# June being June



## texasred (Jan 29, 2012)

This is suppose to be a water retrieve.


Then she pulls the "I got water in my ears momma". She sets the bird down in the water to give her head a good shake.

Lucky for her it didn't get away.


----------



## SteelCityDozer (Aug 25, 2011)

That's too funny. Such a personality thinking for herself.


----------



## harrigab (Aug 21, 2011)

ha ha ha...love it! ;D ;D


----------



## Oquirrh the V (Jun 24, 2011)

This cracks me up. I could see Oquirrh doing this. He will try to shake off while he's still in the water.


----------



## SkyyMax (Apr 5, 2012)

So funny!!!!!
TXRed, your V's are so clever - Cash playing with a light switch, June never fails to entertain


----------



## texasred (Jan 29, 2012)

June is June, and always has to learn by trial and error. Out of this world natural talent, but less hunt drive than the other two Vs at the house.
With her I will need to setup a training scenario, where the bird gets away from her. That way she learns on her own, that its a bad idea to set a bird down. June is a natural retriever, and likes to bring and show me her prize. If she doesn't bring it to hand, I ignore her and just walk away. She has to chase me down to give it to me.

Cash would have been in trouble if he put down a cripple.
NO, Fetch, followed by either Heel or Here would be the commands given to him. Cash has be force fetched, and is used on hundreds of water retrieves each year.

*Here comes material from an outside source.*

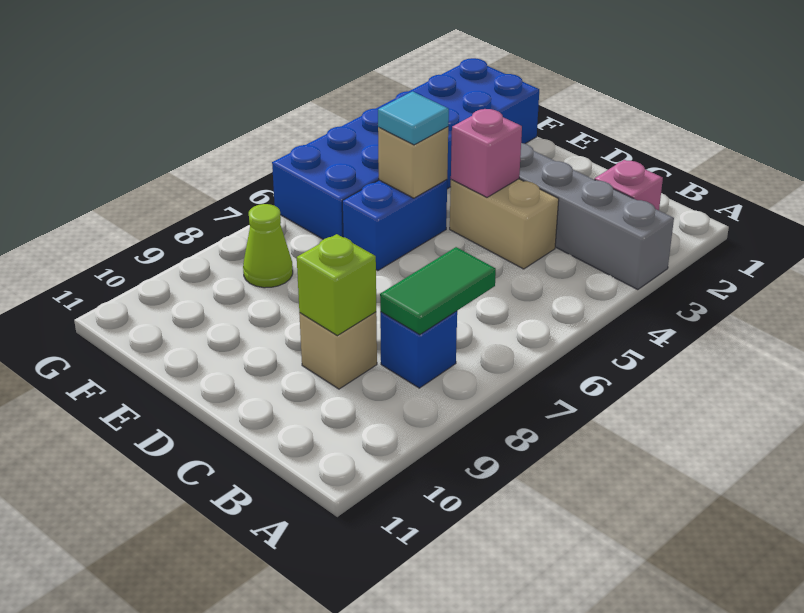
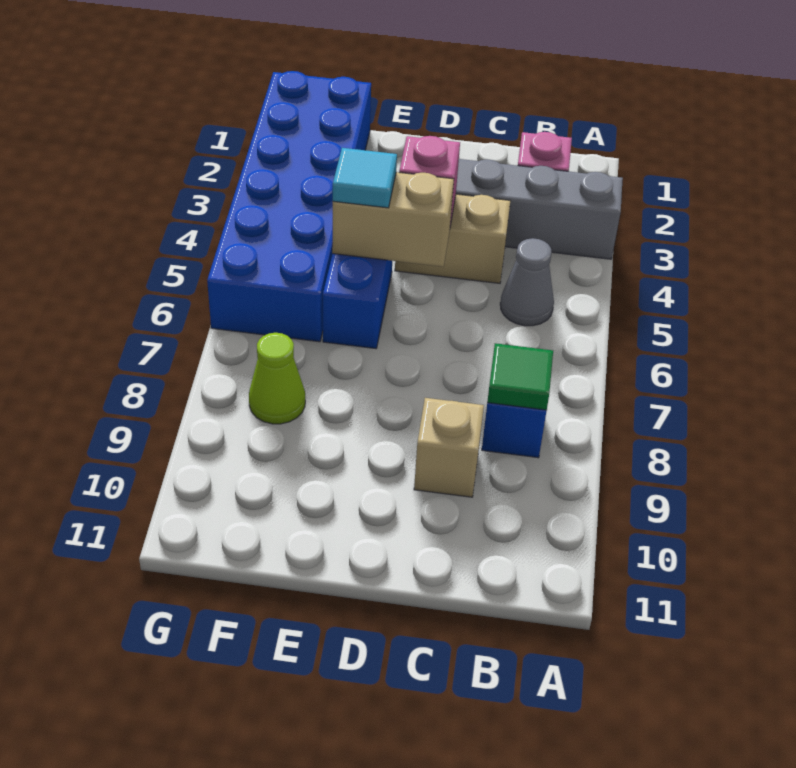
none -> grey 1x1 cone [500,238,554,326]
green 1x2 tile [380,247,496,335] -> green 1x1 tile [487,343,553,410]
lime 1x1 brick [297,234,376,336] -> none
tan 1x1 brick [378,127,448,198] -> tan 1x2 brick [332,172,454,267]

Its been to easy to go with the dog that's already farther ahead in hunt training, on hunts. I need to start giving June more time.


----------



## sniper john (Jun 17, 2010)

This was something I struggled with training Dash when I had a retriever hunt test coming up. Finally I thought we had it beat with no more drops. Then at the retriever hunt test, we had one land retrieve where he dropped the bird about 10 feet away from line near the end of the retrieve. No chance to do a JH handler grab before he dropped it. He looked at me like he knew I could not do or say anything. So close, but so far away. Judge whispered it was ok, give him a chance. He peed, peed a long time, peed a lot, then picked it back up, and finished the retrieve to hand. A pass, but lesson learned to not volunteer to run first if you have not time to properly air the dog well.


----------